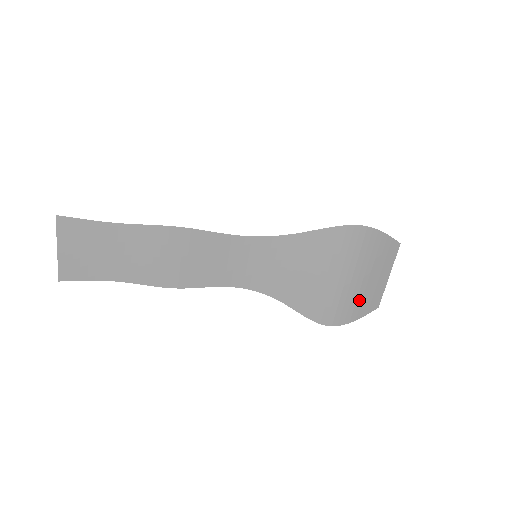
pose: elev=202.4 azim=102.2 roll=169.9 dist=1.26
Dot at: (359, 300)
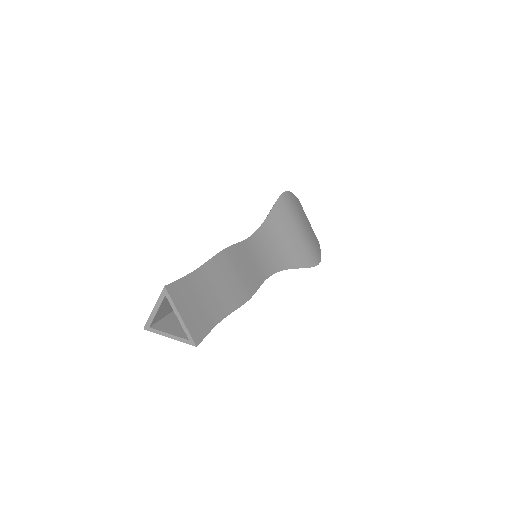
Dot at: occluded
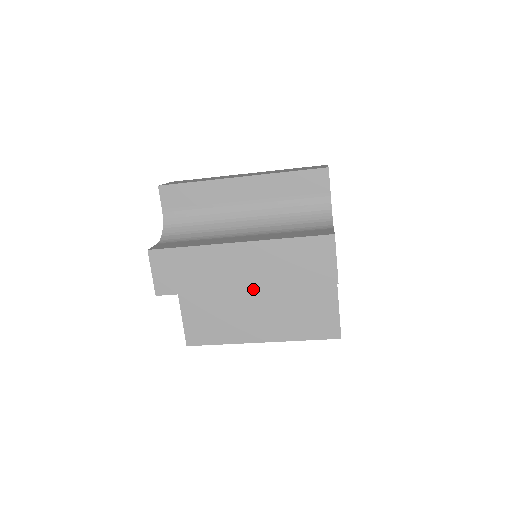
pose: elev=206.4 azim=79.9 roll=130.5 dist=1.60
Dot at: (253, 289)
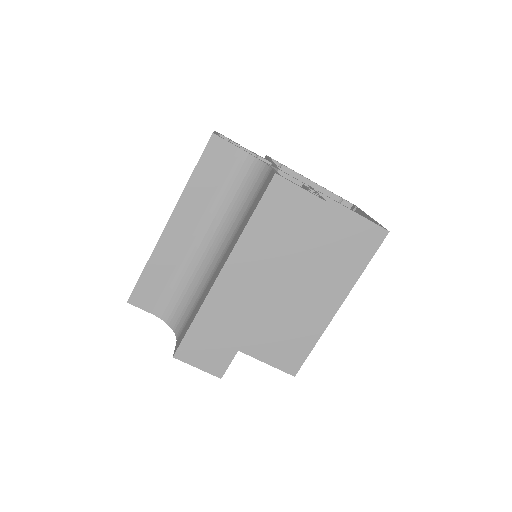
Dot at: (283, 282)
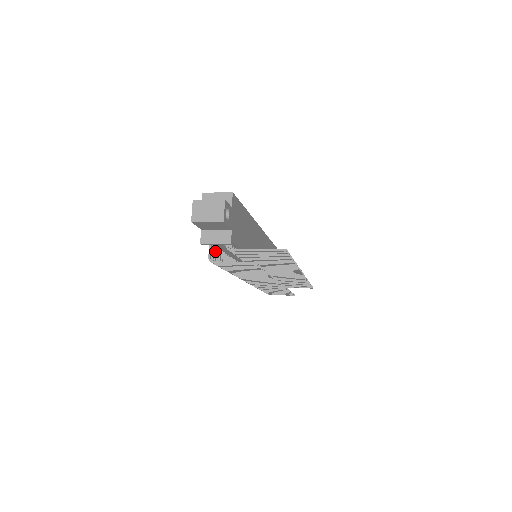
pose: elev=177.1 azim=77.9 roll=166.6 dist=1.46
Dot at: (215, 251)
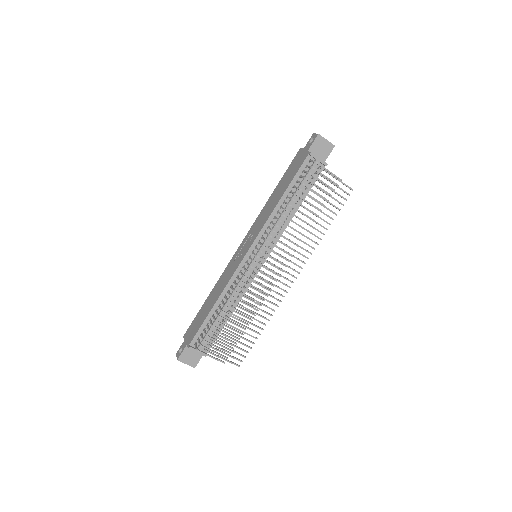
Dot at: (305, 171)
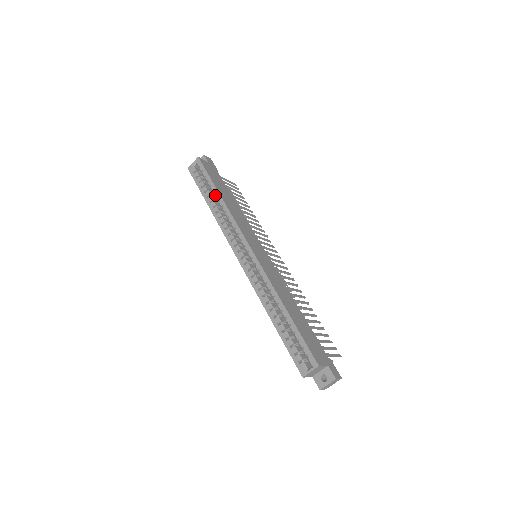
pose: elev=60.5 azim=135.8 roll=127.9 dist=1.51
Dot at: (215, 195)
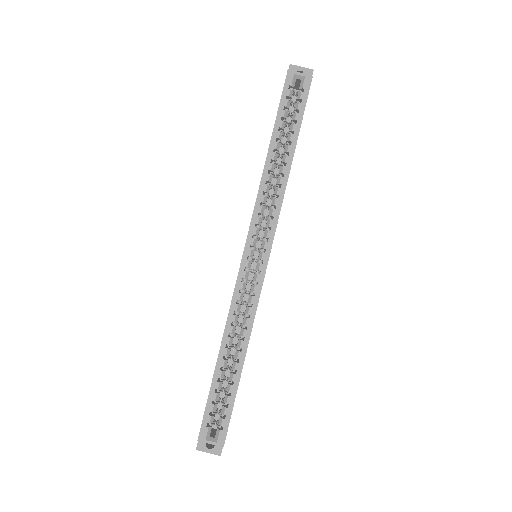
Dot at: (288, 151)
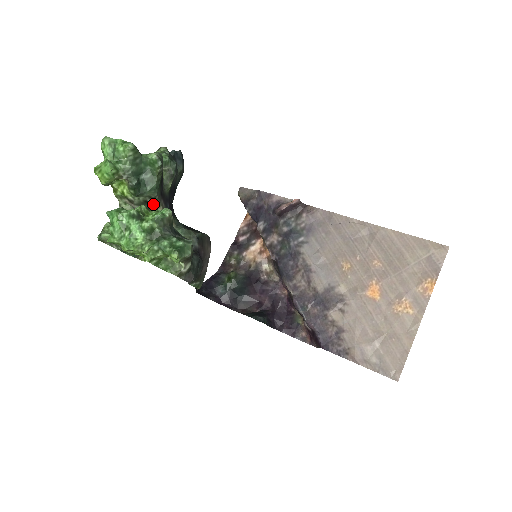
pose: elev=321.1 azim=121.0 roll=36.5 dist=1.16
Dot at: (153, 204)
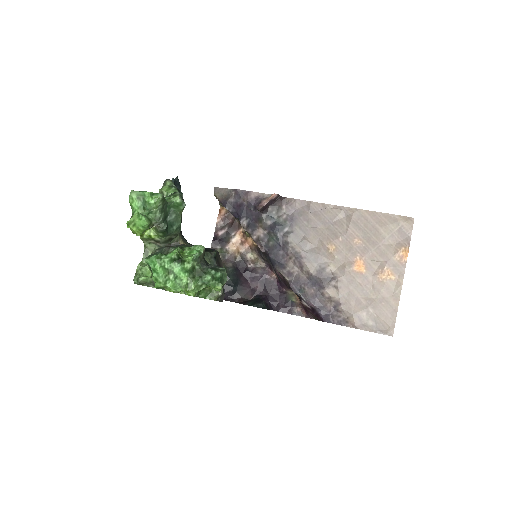
Dot at: (175, 238)
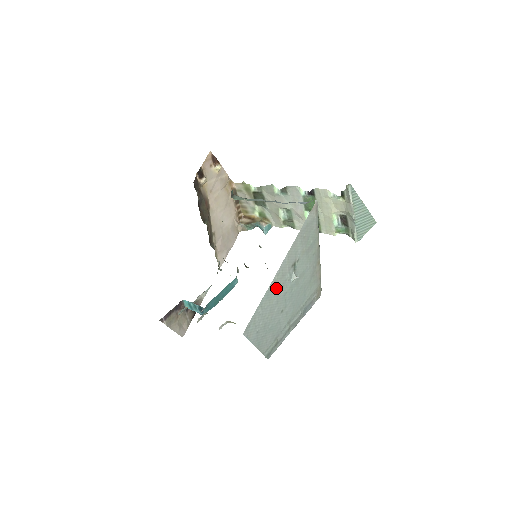
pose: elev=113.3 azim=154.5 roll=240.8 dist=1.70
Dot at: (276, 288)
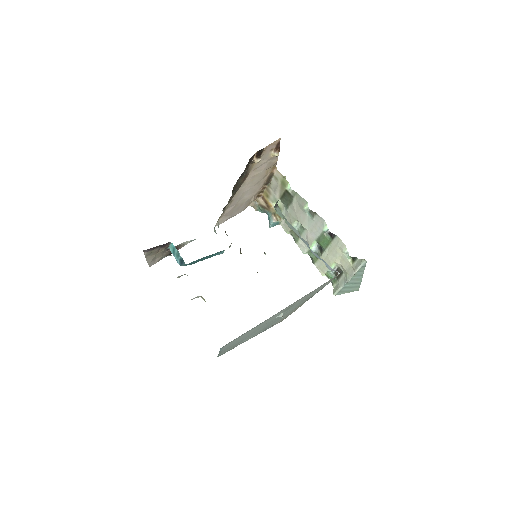
Dot at: (264, 322)
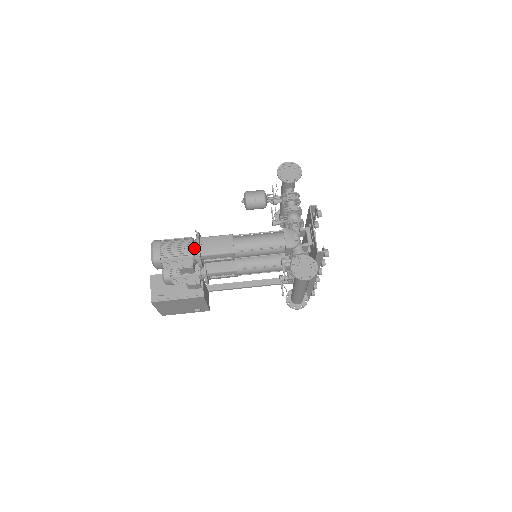
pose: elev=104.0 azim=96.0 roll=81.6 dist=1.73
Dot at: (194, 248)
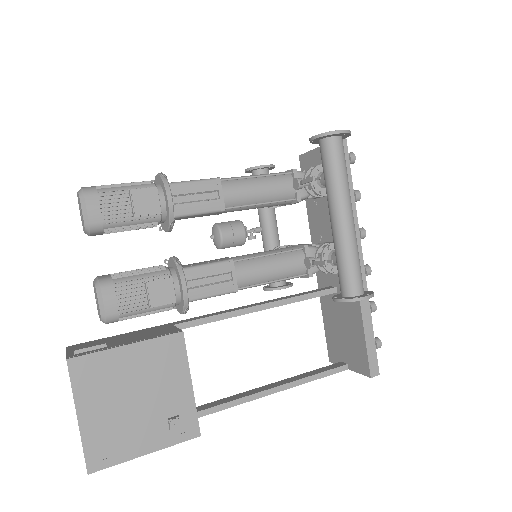
Dot at: occluded
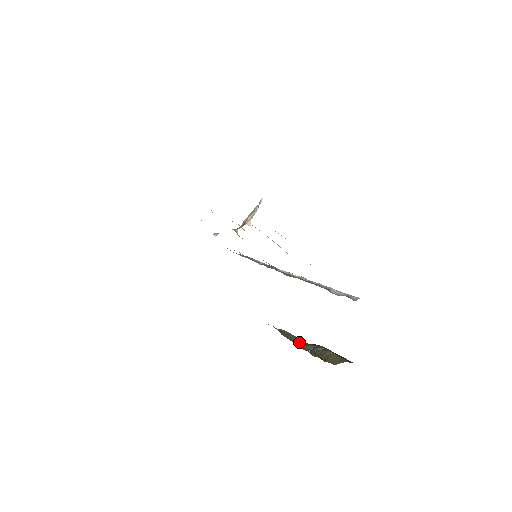
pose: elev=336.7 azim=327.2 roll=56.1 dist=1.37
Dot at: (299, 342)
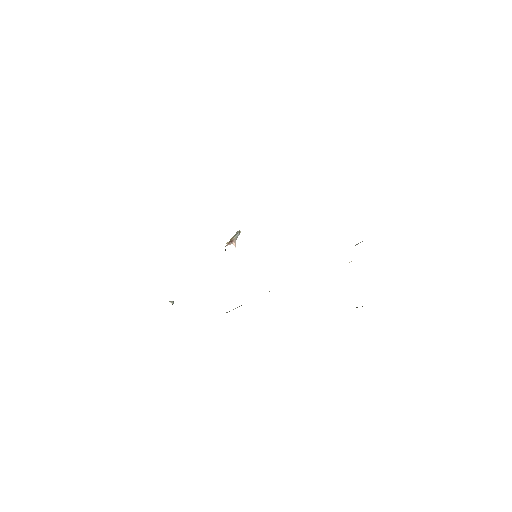
Dot at: occluded
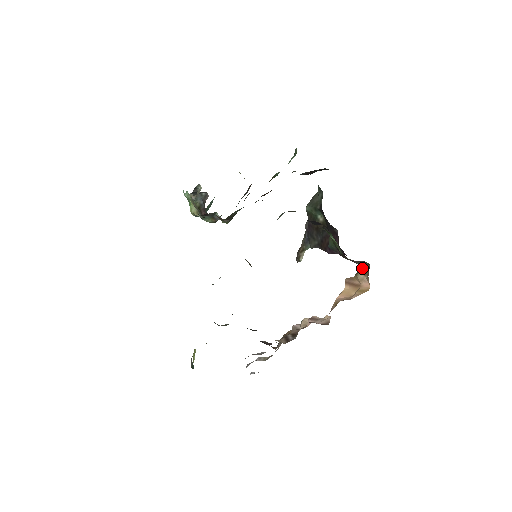
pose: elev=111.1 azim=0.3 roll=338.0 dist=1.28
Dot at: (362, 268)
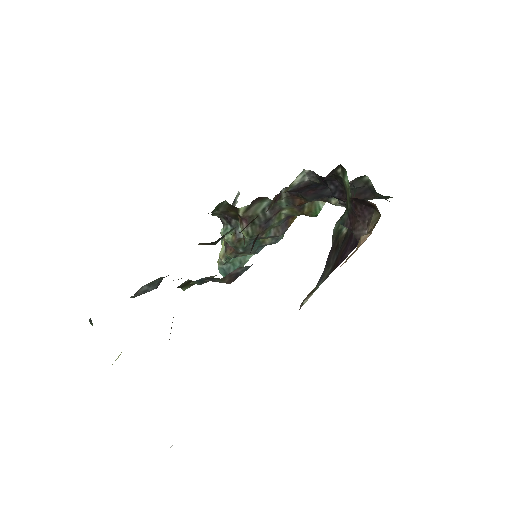
Dot at: (370, 229)
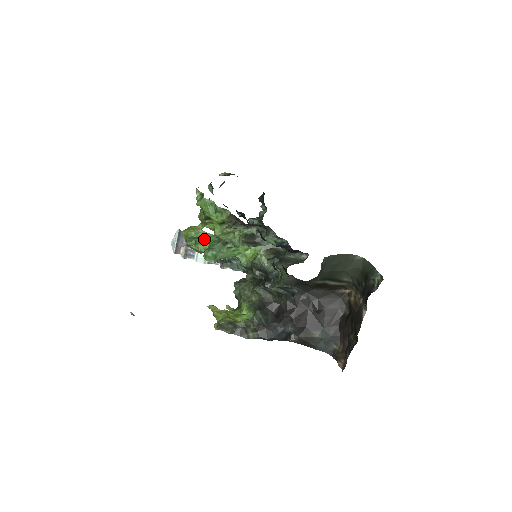
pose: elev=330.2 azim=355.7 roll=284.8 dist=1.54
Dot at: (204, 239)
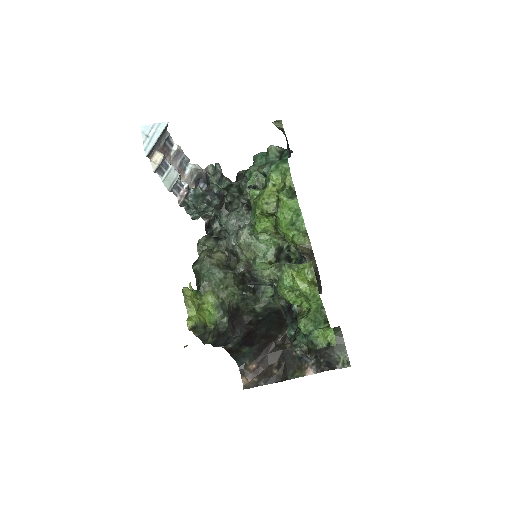
Dot at: (309, 299)
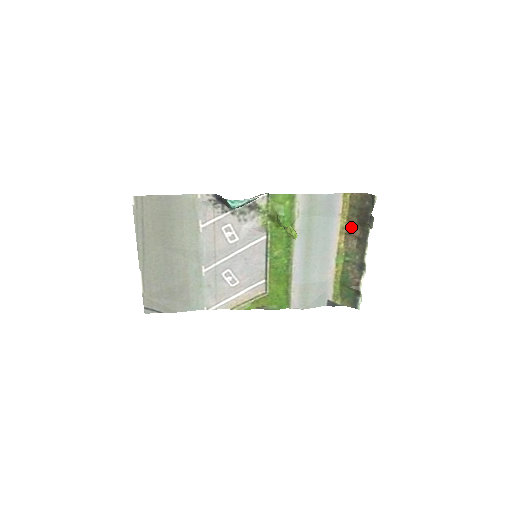
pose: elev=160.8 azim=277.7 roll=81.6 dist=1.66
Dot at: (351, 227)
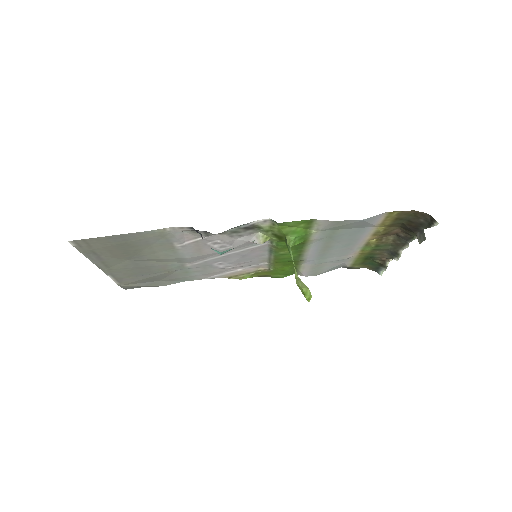
Dot at: (391, 229)
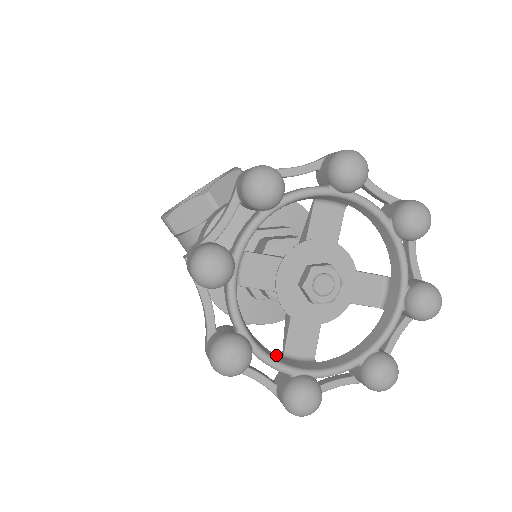
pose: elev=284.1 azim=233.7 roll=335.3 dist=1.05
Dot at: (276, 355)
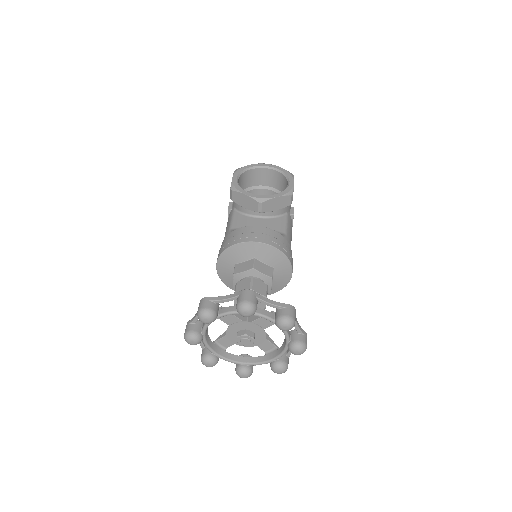
Dot at: (212, 342)
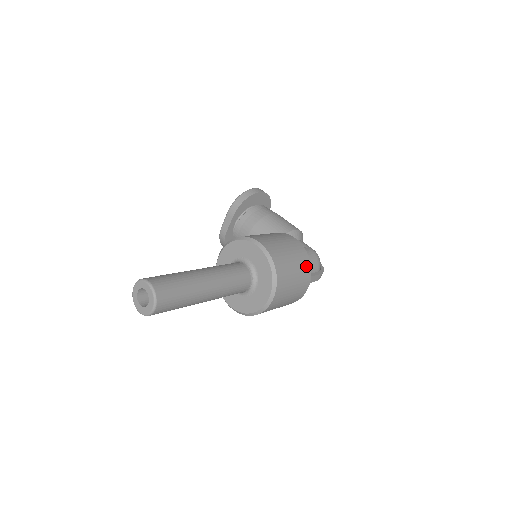
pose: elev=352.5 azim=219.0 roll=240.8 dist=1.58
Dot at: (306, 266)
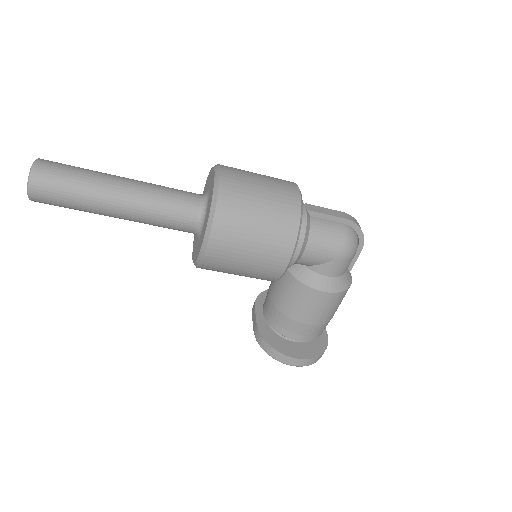
Dot at: occluded
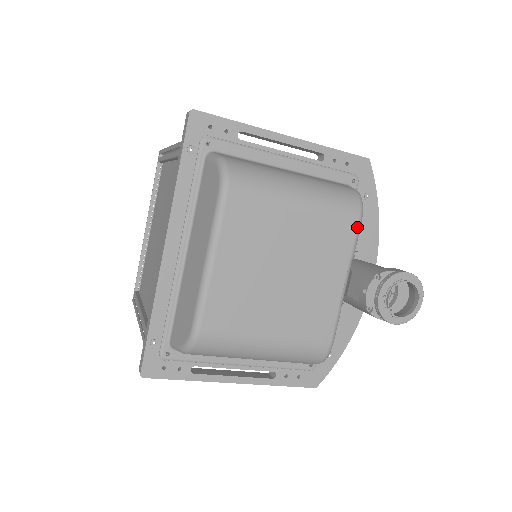
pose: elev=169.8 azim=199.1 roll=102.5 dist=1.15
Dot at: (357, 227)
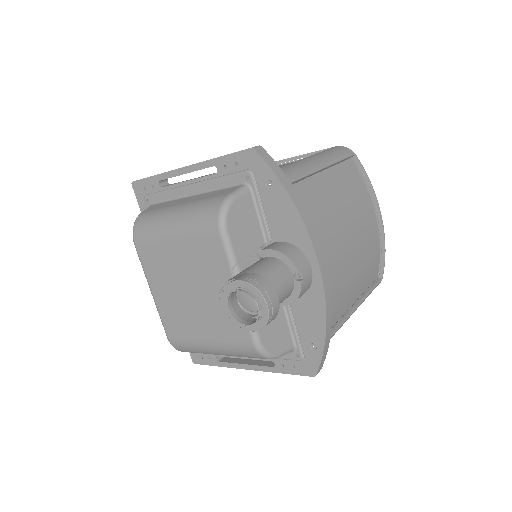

· · · · ·

Directions – Reproduce all of the data above word for word, omitting the pictures.

Task output –
pose: elev=202.4 azim=102.2 roll=169.9 dist=1.26
Dot at: (359, 300)
Dot at: occluded
pose: elev=206.4 azim=79.9 roll=130.5 dist=1.60
Dot at: (253, 289)
Dot at: (283, 282)
pose: elev=177.1 azim=77.9 roll=166.6 dist=1.46
Dot at: (215, 251)
Dot at: (305, 171)
pose: elev=60.5 azim=135.8 roll=127.9 dist=1.51
Dot at: (215, 195)
Dot at: (288, 151)
pose: elev=321.1 azim=121.0 roll=36.5 dist=1.16
Dot at: (153, 204)
Dot at: (175, 238)
pose: elev=113.3 azim=154.5 roll=240.8 dist=1.70
Dot at: (276, 288)
Dot at: (264, 322)
pose: elev=104.0 azim=96.0 roll=81.6 dist=1.73
Dot at: (194, 248)
Dot at: occluded
pose: elev=336.7 azim=327.2 roll=56.1 dist=1.37
Dot at: (299, 342)
Dot at: occluded
pose: elev=111.1 azim=0.3 roll=338.0 dist=1.28
Dot at: (362, 268)
Dot at: (370, 229)
pose: elev=330.2 azim=355.7 roll=284.8 dist=1.54
Dot at: (204, 239)
Dot at: (309, 299)
pose: elev=160.8 azim=277.7 roll=81.6 dist=1.66
Dot at: (351, 227)
Dot at: (391, 229)
pose: elev=284.1 azim=233.7 roll=335.3 dist=1.05
Dot at: (276, 355)
Dot at: (212, 342)
pose: elev=352.5 azim=219.0 roll=240.8 dist=1.58
Dot at: (306, 266)
Dot at: occluded
pose: elev=169.8 azim=199.1 roll=102.5 dist=1.15
Dot at: (357, 227)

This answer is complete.